Copy verbatim the text of the rows below, from the line containing "pose: elev=257.6 azim=205.2" through the end of the rows, and omit the pictures.

Listed records:
-- -- --

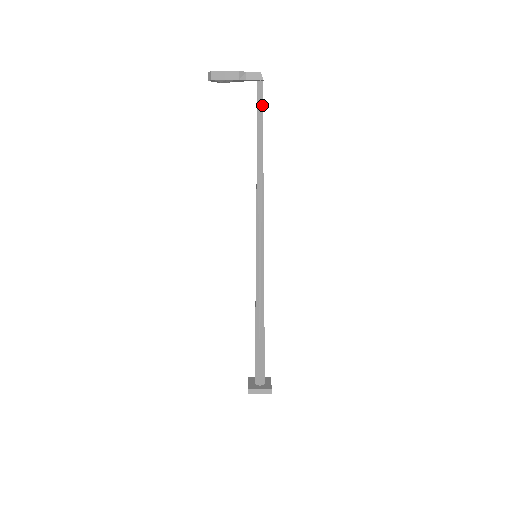
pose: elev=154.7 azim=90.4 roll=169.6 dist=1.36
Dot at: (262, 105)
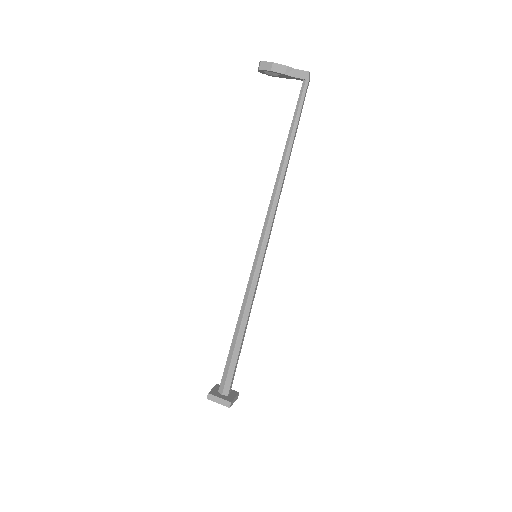
Dot at: (302, 104)
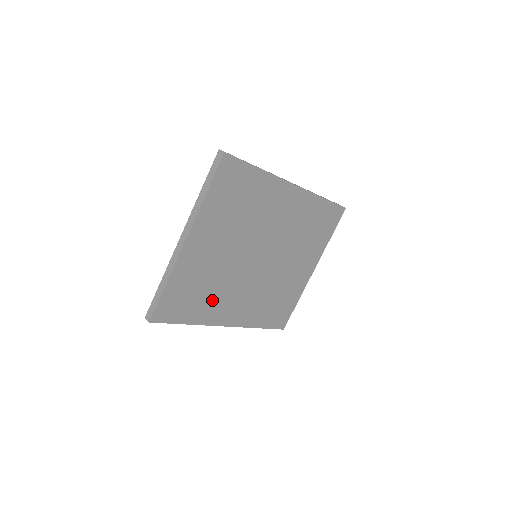
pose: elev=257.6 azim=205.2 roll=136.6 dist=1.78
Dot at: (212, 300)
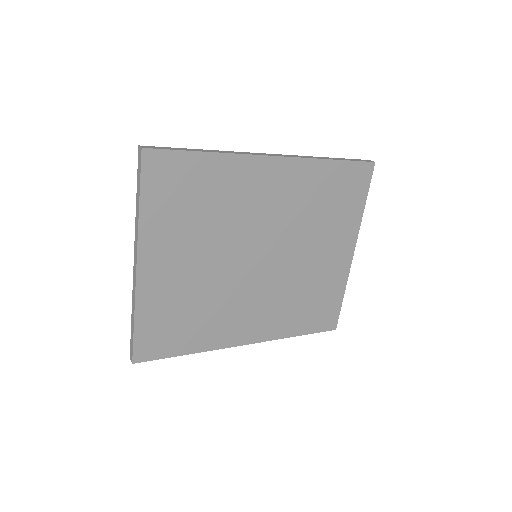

-- -- --

Solution below:
pose: elev=257.6 azim=205.2 roll=136.6 dist=1.78
Dot at: (212, 300)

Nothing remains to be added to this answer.